## What to work on
- A) Retype the passage from the cartoon discussion below, from "As much as I" up to and including "(Oct 9, 2013)".
- B) Carry on the forum thread about children's cartoons below, picking up after its final sentence.

━━━━━ Excerpt

Yeah, I've had to catch glimpses of Yo Gabba Gabba a few times thanks to my cousins having kids...it weirds me out to end seeing Weird Al Yankovic willing to be a guest star for one episode (no pun intended with the word choice)...

One reason I tend to be pretty nostalgic is that things are definitely getting worse as the years go by. And I'm not just saying that; I saw a study once suggesting that R-rated movies in 1993 would be rated PG-13 if they were made only a decade later. 

Kids shows are no different, sadly, and I think Ren and Stimpy was part of what started the modern generation of cartoons, even if the preteen-aged ones weren't what the OP was referring to.


----------



## Arshes Nei (Oct 8, 2013)

Nostalgia is a dangerous drug.

As much as I enjoyed seeing the 90's Xmen cartoons (since I was into the comic books) holyshit was the animation inconsistent and horrible. Storm was competing for Gandolf's over the top dialog. Rogue's obnoxious scream that makes you punch a few babies. Morph and the magical jacket. 

Then you go back to older cartoons including some of the Tex Avery ones...wtf.


----------



## Demensa (Oct 9, 2013)

Yo Gabba Gabba is one of the weirder ones, but not as strange as Teletubbies and In the Night Garden when it comes to TV for little kids.

━━━━━━━━━━
━━━━━ Record extracts

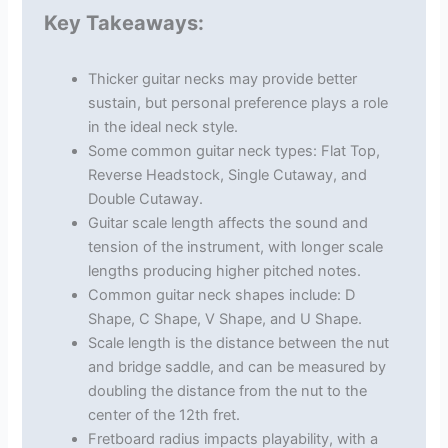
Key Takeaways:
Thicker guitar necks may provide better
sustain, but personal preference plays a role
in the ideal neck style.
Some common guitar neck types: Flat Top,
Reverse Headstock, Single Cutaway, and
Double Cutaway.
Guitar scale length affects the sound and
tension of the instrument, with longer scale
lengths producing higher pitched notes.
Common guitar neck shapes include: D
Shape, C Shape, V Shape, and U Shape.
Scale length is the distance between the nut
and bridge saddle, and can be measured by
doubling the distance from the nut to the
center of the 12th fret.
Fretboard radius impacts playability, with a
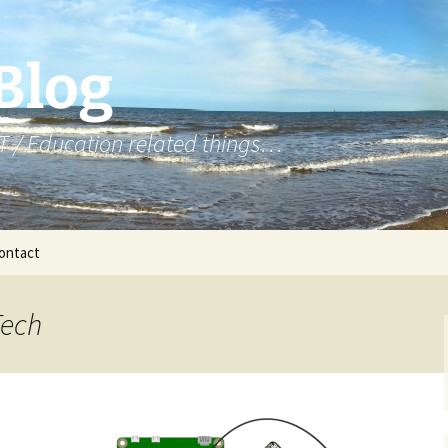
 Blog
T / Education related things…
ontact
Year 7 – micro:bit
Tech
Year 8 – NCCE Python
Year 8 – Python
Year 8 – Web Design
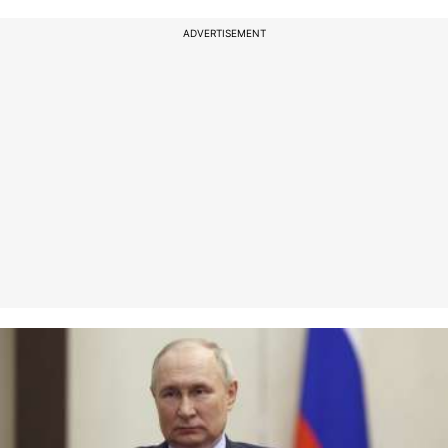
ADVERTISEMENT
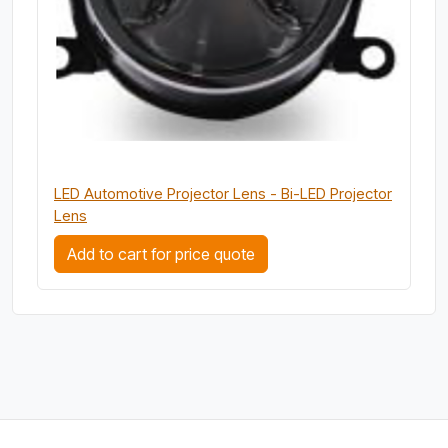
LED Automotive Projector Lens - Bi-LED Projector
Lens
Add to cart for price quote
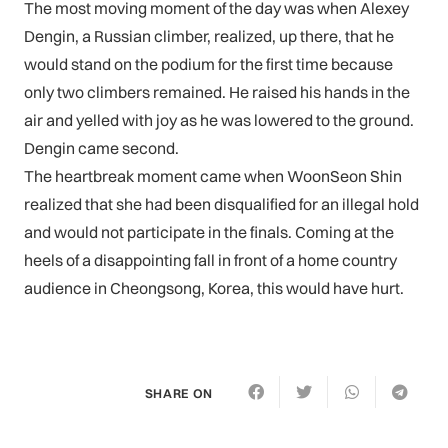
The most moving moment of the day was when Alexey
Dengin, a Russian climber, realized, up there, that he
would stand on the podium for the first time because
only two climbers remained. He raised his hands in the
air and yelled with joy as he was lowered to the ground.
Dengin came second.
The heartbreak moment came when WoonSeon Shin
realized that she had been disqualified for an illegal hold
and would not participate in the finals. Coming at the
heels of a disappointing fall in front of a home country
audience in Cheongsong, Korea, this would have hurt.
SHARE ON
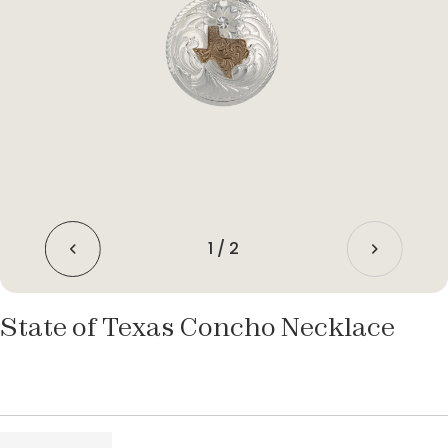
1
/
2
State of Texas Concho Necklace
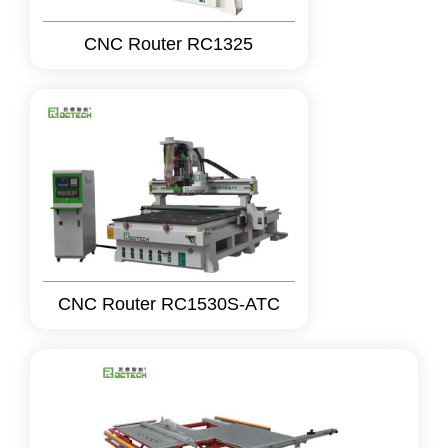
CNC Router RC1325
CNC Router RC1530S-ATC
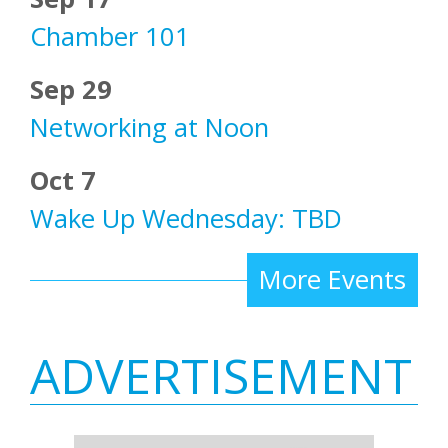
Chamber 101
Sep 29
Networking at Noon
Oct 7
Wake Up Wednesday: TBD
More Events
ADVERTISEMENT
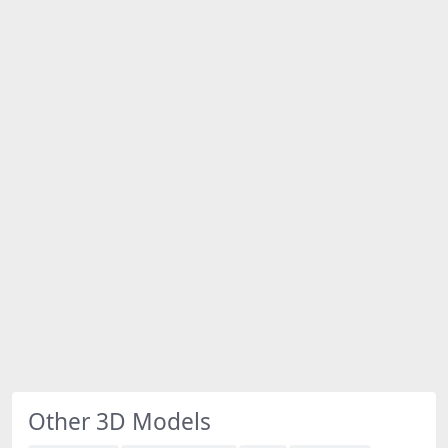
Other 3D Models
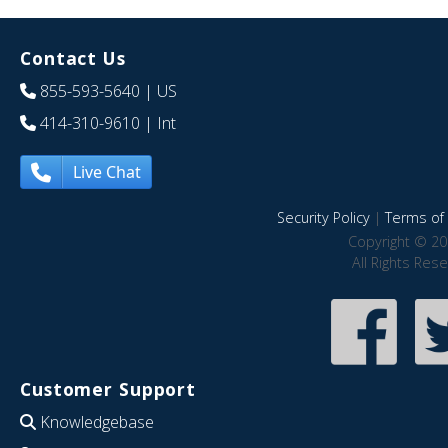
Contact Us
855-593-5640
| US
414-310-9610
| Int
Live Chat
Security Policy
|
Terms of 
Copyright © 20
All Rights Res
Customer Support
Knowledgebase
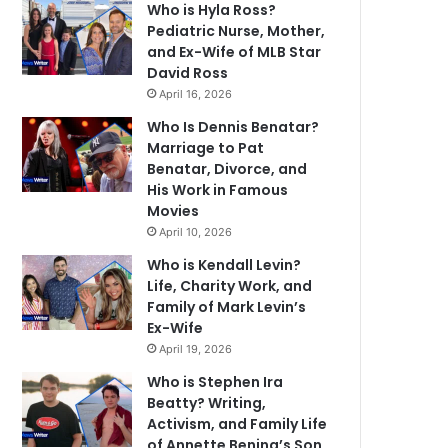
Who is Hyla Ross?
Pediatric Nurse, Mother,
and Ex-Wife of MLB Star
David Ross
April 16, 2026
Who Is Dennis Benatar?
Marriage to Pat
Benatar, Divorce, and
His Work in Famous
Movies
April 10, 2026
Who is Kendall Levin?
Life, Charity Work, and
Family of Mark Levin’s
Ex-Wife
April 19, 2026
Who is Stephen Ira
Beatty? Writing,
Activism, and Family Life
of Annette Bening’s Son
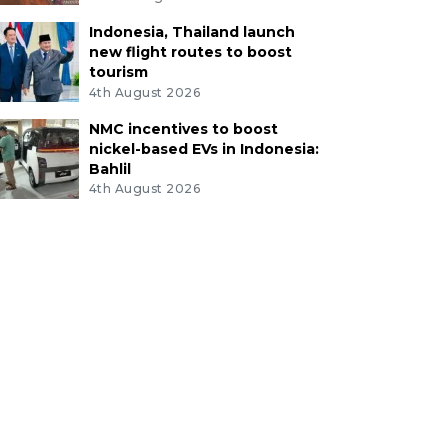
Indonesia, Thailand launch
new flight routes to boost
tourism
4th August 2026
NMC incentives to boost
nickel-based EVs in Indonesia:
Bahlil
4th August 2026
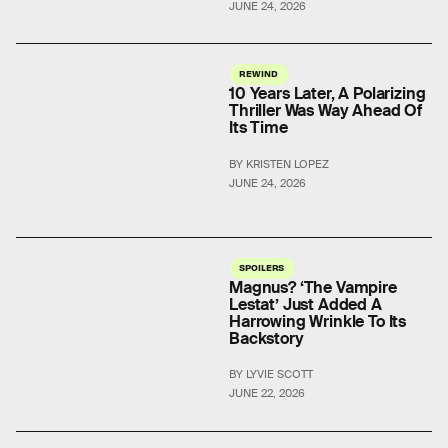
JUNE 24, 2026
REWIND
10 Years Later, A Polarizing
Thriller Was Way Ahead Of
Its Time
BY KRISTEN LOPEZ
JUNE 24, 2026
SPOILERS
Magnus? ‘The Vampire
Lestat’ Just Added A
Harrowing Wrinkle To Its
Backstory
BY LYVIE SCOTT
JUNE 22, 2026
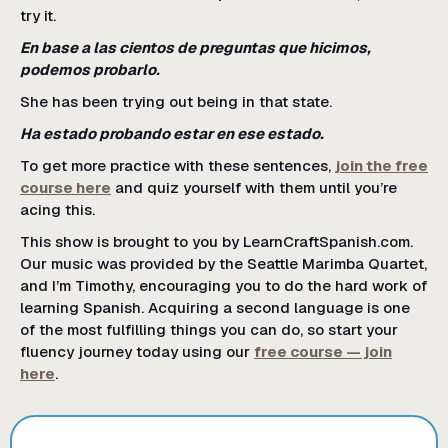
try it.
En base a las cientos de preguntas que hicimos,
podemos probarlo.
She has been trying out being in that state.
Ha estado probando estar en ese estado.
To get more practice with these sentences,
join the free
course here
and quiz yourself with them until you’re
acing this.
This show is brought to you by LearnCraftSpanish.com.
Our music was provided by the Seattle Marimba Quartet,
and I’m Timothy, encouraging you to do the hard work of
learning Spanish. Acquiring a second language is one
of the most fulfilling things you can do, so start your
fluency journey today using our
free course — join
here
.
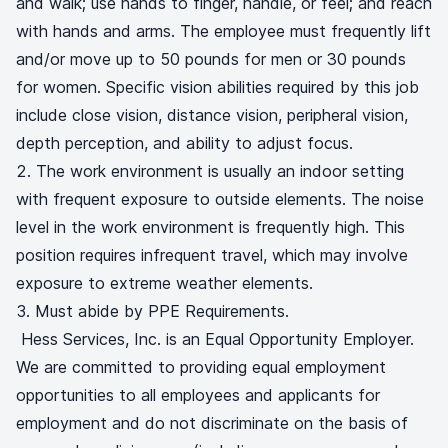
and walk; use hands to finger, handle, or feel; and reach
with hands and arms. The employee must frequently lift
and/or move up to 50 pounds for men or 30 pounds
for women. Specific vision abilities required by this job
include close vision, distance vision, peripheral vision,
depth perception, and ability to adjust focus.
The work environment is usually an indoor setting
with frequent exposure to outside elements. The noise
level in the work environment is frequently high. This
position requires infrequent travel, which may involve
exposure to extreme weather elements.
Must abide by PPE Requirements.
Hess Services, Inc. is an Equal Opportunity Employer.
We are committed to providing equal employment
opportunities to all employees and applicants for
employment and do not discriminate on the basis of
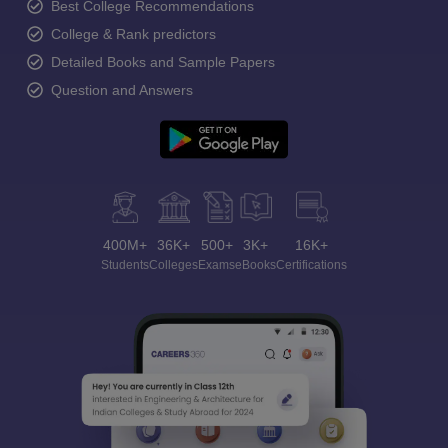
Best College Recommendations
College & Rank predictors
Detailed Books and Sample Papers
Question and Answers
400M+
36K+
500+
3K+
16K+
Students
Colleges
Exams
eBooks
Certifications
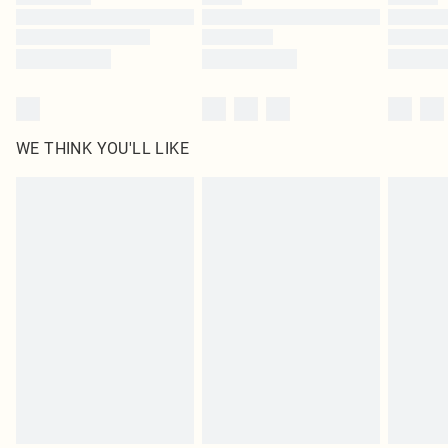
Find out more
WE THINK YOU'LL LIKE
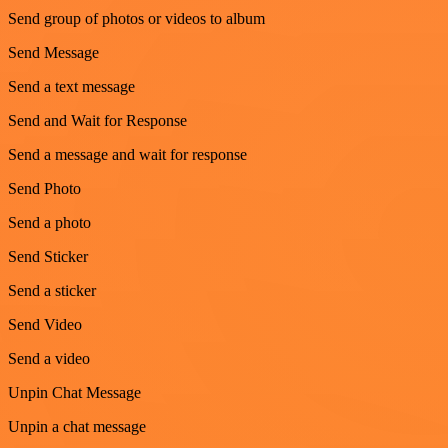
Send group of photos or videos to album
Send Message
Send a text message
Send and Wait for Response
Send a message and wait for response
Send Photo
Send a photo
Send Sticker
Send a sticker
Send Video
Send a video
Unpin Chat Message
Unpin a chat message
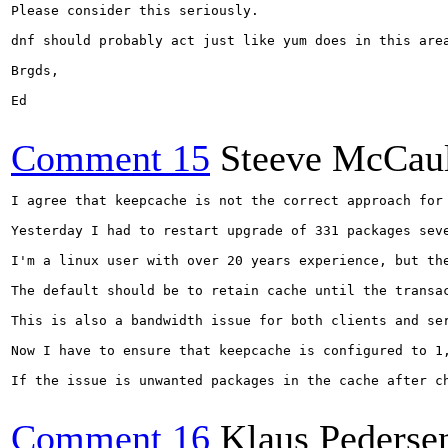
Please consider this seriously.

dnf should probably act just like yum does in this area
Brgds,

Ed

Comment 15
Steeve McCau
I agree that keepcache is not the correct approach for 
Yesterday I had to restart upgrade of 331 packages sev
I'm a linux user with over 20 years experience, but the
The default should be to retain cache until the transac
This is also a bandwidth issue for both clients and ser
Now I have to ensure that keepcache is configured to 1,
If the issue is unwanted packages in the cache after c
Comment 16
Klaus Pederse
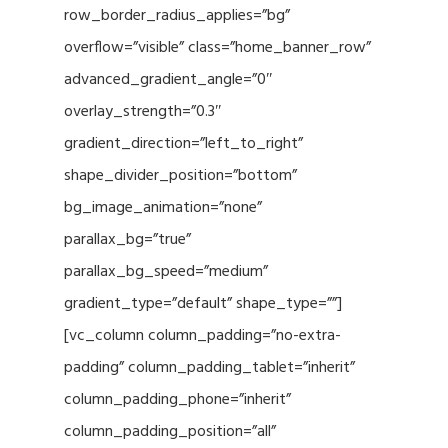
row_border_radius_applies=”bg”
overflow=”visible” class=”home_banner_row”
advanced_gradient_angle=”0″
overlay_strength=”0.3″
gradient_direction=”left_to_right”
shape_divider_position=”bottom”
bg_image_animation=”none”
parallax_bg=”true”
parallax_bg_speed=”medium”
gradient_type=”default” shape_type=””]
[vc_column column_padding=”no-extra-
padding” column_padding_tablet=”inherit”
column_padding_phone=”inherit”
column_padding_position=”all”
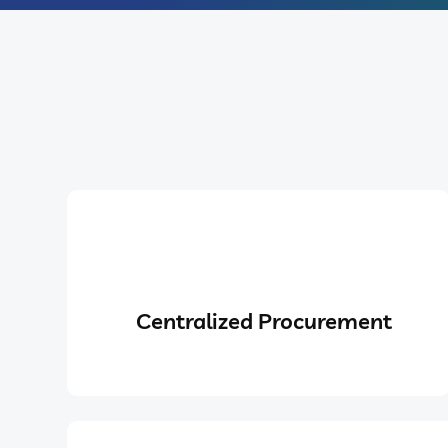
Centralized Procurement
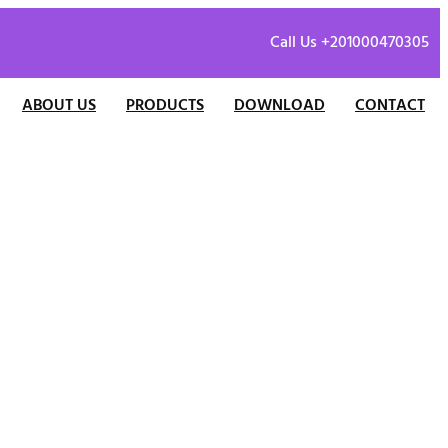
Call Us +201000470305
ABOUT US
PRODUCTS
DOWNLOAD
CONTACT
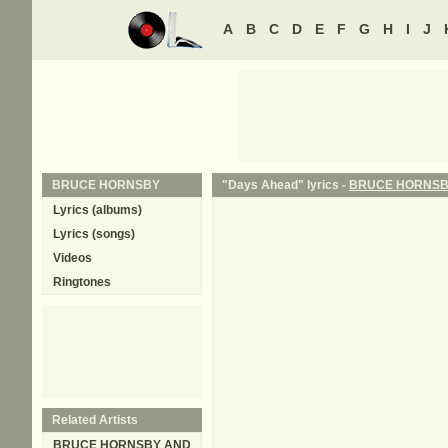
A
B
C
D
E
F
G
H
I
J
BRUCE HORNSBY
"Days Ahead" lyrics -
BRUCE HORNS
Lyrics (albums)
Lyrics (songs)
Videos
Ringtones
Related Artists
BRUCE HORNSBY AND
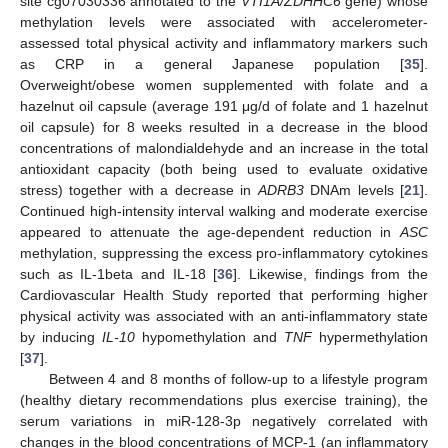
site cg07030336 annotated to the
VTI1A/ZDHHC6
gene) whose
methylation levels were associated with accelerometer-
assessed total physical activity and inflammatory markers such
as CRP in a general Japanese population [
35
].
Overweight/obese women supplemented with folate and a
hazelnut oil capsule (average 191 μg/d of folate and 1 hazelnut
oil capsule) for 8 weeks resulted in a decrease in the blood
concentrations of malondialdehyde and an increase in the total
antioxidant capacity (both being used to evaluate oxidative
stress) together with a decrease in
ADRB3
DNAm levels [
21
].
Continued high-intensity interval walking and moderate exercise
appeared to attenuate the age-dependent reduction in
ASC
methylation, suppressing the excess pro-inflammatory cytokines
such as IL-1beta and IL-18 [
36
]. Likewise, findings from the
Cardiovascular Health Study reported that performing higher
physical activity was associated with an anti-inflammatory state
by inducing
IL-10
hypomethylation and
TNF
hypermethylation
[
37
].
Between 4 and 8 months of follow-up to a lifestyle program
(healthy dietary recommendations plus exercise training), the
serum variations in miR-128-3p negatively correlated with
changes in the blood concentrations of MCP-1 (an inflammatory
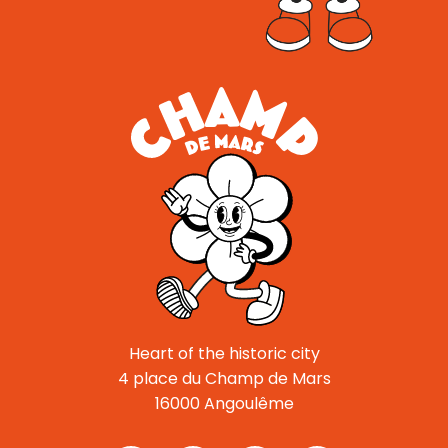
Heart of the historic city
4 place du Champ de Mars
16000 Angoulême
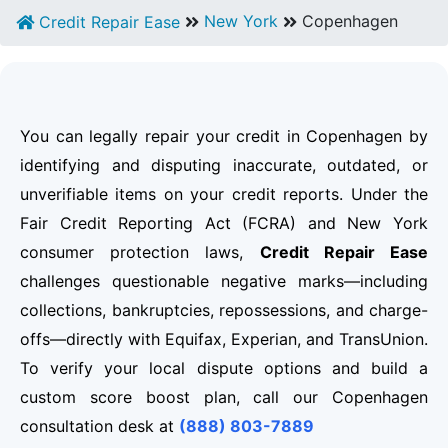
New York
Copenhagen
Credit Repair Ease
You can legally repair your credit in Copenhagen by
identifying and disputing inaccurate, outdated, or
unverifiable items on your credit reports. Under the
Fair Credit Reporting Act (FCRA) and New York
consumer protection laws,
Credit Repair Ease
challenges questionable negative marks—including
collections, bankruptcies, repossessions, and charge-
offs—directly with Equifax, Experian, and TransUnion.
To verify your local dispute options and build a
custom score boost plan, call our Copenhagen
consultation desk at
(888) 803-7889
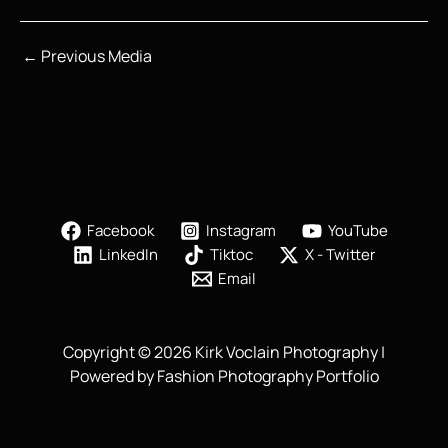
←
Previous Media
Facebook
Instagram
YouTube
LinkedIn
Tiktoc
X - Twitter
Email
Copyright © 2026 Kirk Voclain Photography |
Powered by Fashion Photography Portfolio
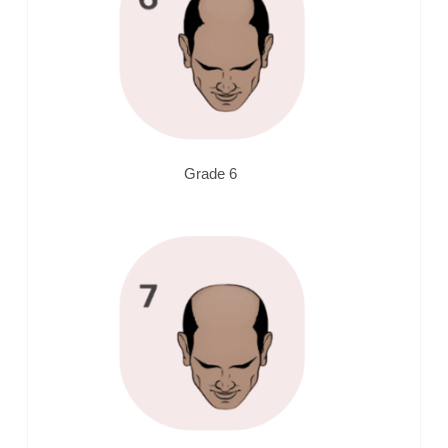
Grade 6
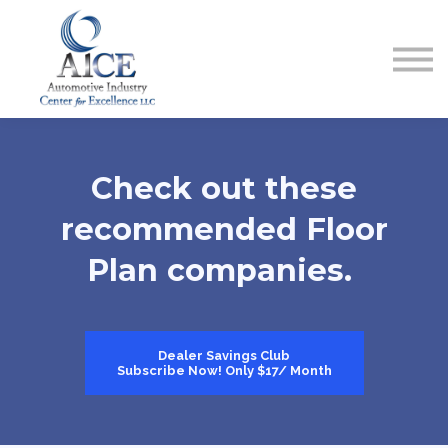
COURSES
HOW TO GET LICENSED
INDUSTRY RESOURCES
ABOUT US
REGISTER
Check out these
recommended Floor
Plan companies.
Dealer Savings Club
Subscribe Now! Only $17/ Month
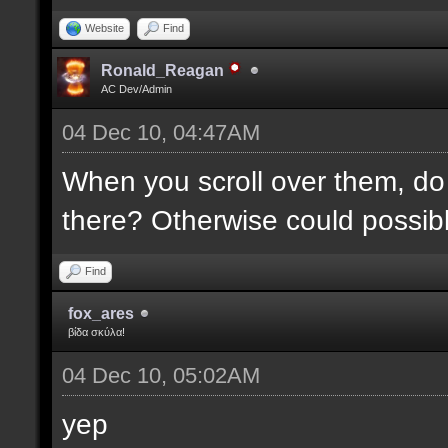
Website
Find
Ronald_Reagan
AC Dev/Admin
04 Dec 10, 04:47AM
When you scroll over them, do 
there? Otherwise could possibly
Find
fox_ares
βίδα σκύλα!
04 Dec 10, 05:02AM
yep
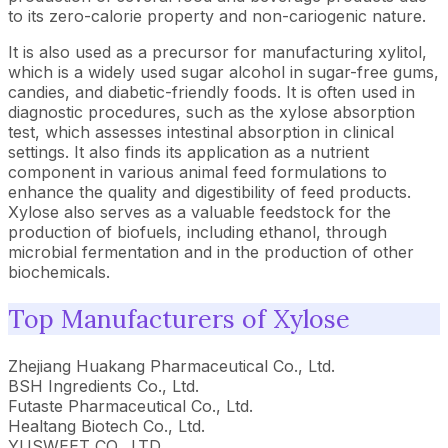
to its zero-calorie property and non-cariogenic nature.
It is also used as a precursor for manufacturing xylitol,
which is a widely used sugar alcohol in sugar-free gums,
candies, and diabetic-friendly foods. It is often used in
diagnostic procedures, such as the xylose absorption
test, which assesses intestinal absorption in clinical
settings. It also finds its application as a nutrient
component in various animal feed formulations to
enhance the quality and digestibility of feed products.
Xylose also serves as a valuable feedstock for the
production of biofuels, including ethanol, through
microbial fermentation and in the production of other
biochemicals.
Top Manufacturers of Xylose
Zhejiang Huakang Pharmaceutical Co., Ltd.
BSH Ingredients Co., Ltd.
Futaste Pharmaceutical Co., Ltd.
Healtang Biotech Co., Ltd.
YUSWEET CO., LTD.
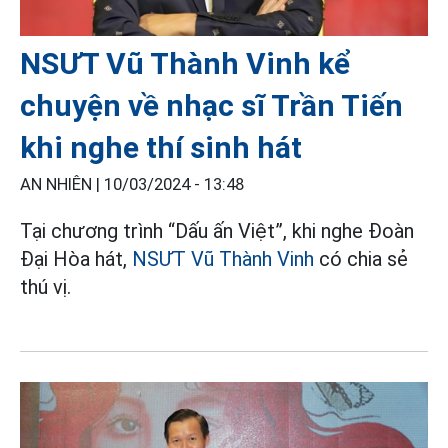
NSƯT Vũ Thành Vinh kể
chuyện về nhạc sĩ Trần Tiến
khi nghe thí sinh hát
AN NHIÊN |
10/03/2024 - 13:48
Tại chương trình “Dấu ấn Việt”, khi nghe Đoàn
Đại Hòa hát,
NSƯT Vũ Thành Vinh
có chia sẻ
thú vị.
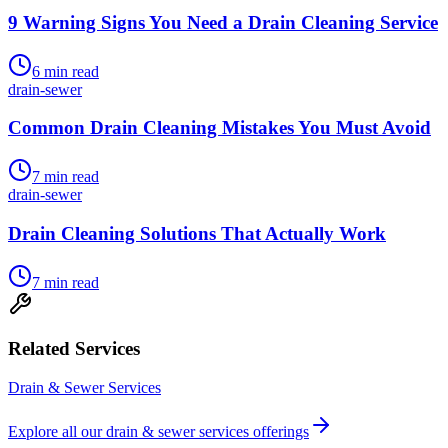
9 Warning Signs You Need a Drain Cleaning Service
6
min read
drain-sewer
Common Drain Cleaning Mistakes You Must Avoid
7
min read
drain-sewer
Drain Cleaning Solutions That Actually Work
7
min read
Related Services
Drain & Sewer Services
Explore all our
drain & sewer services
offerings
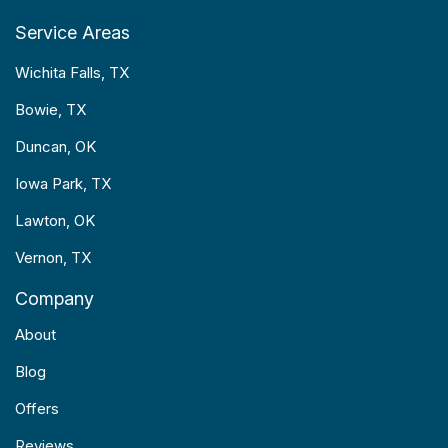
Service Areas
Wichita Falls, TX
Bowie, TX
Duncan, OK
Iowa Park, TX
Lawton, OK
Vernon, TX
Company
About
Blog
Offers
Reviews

━━━━━━━━━━

## Answers for the exercise
- A)
As much as I enjoyed seeing the 90's Xmen cartoons (since I was into the comic books) holyshit was the animation inconsistent and horrible. Storm was competing for Gandolf's over the top dialog. Rogue's obnoxious scream that makes you punch a few babies. Morph and the magical jacket. 

Then you go back to older cartoons including some of the Tex Avery ones...wtf.


----------



## Demensa (Oct 9, 2013)

- B)
That stuff seems so creepy and sinister when you look back on it now.

I find that little kid's cartoons are moving towards CGI nowadays, though I'd say there's a similar amount of weirdness in them.
It doesn't bother me at all, seeing as those shows are for toddlers.

At least Yo Gabba Gabba featured Jimmy Eat World playing a song on top of giant flying animals.


----------



## Raspberry (Oct 9, 2013)

There have always been oddball cartoons. The 80s through early 2000s were full of them, especially Nickelodeon.


----------



## TrishaCat (Oct 11, 2013)

Yo Gabba Gabba is weird.
Surprisingly, I think I read on Wikipedia that it has adult fans.
It DOES have some retro sounding music in it...

But yeah, I've seen that show. Weird as heck. Not bad for a little kid's cartoon though.


As a child I watched Courage the Cowardly Dog and it was pretty weird. Not Yo Gabba Gabba weird, but still.


----------



## Heliophobic (Oct 11, 2013)

Battlechili1 said:


> Yo Gabba Gabba is weird.
> Surprisingly, I think I read on Wikipedia that it has adult fans.
> It DOES have some retro sounding music in it...
> 
> But yeah, I've seen that show. Weird as heck. Not bad for a little kid's cartoon though.



B-bu-*BUT IT'S NOT A CARTOON*.


----------



## TrishaCat (Oct 11, 2013)

Saliva said:


> B-bu-*BUT IT'S NOT A CARTOON*.


Oops.
Weird kids show I mean.


----------



## Namba (Oct 11, 2013)

Raspberry said:


> There have always been oddball cartoons. The 80s through early 2000s were full of them, especially Nickelodeon.


Ren and Stimpy C:


----------



## benignBiotic (Oct 15, 2013)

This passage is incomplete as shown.